逆に、「東京五輪は中止される」(The Games will be cancelled)との予想平均は4%と4日時点(31%)から急低下しました。これは、「ワクチン効果」を先取りする予想と言えるでしょう。開催形式(観客数制限など)はあれ、選手・国民・官民の悲願である五輪開催が実現に向かうなら、日経平均を一段と押し上げると期待しています。
日経平均の構成銘柄:ウエイト上位銘柄をチェックする
日経平均(日経平均株価)は、東証1部上場企業(約2,000社)のなかから、日本経済新聞社が流動性(市場性)や業種バランスを考慮し選定した225銘柄で構成されています。
日経平均は、TOPIXやS&P500指数のような時価総額加重平均指数ではなく、単純平均株価指数(過去に実施された株式分割などを調整する除数で修正される)ですので、時価総額が大きい銘柄より、株価水準が高い銘柄(値がさ株)の構成ウエイトが高く、日経平均の変動に対する寄与度(構成ウエイト)も高くなっています。換言すれば、株価水準が高い銘柄の指数寄与度は大きく、株価が低い銘柄の寄与度は小さくなる特徴があります。
図表3は、日経平均を構成する銘柄のうち構成ウエイトの降順(高い順番)で30銘柄を一覧にしたものです。これら30銘柄で、日経平均の銘柄ウエイトで約65%を占めています。

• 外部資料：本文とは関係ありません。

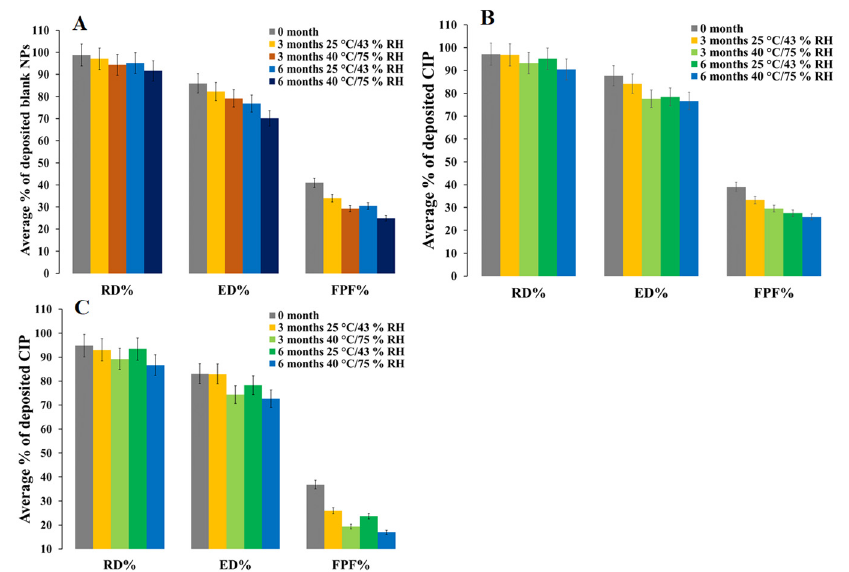
Figure 8. In vitro aerosol performance of blank and CIP-loaded PEtOx NPs before and after 3 and 6 months of storage at 25 °C/43% RH and 40 °C/75% RH; ( A ) blank PEtOx NPs; ( B ) 5 mg CIP-loaded PEtOx NPs; ( C ) 25 mg CIP-loaded PEtOx NPs.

参考情報として、「年初来騰落率」、「予想配当利回り」、「来年度予想PER(株価収益率)」、「再来年度予想PER」も加えました。ウエイト1位のファーストリテイリング(9983)の株価は8万円台、東京エレクトロン(8035)、ファナック(6954)、ダイキン工業(6367)は2万円台から3万円台で「値がさ株」と呼ばれます。ソフトバンクグループ(9984)は6月27日に1対2の株式分割を実施し、分割前比で株価は2分の1に低下しましたが、発行済株数が2倍となったために指数ウエイトは2位で変わっていません。

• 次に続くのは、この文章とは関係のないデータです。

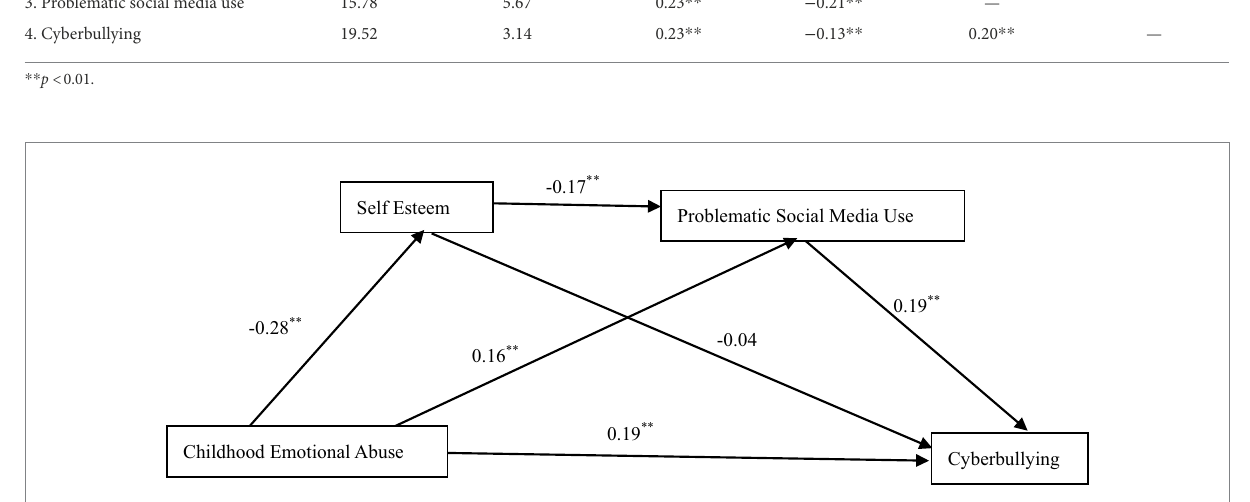
FIGURE 1 Model of the chained mediating effect of self-esteem and problematic social media use. ** p < 0.01.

注目点は、ウエイト上位銘柄それぞれの年初来騰落率が概ね日経平均の年初来騰落率(+7.9%)を上回っていることです。エムスリー(2413)の株価は年初来149%上昇して構成ウエイトは6位に浮上してきました(20日時点)。こうした上位銘柄をみると、コロナ危機で被った一時的な業績低迷を乗り越え、DX(デジタル・トランスフォーメーション)進展と外需の持ち直しで業績が改善あるいは収益を安定的に拡大している企業群が多いことがわかります。
近年、「NT倍率」(日経平均÷TOPIX)は上昇傾向を辿っており、日経平均のパフォーマンスがTOPIXを凌いでいます。こうした点に注目し、日経平均のウエイト上位銘柄から複数銘柄を選別してバスケット投資(分散投資)する戦略も検討したいと思います。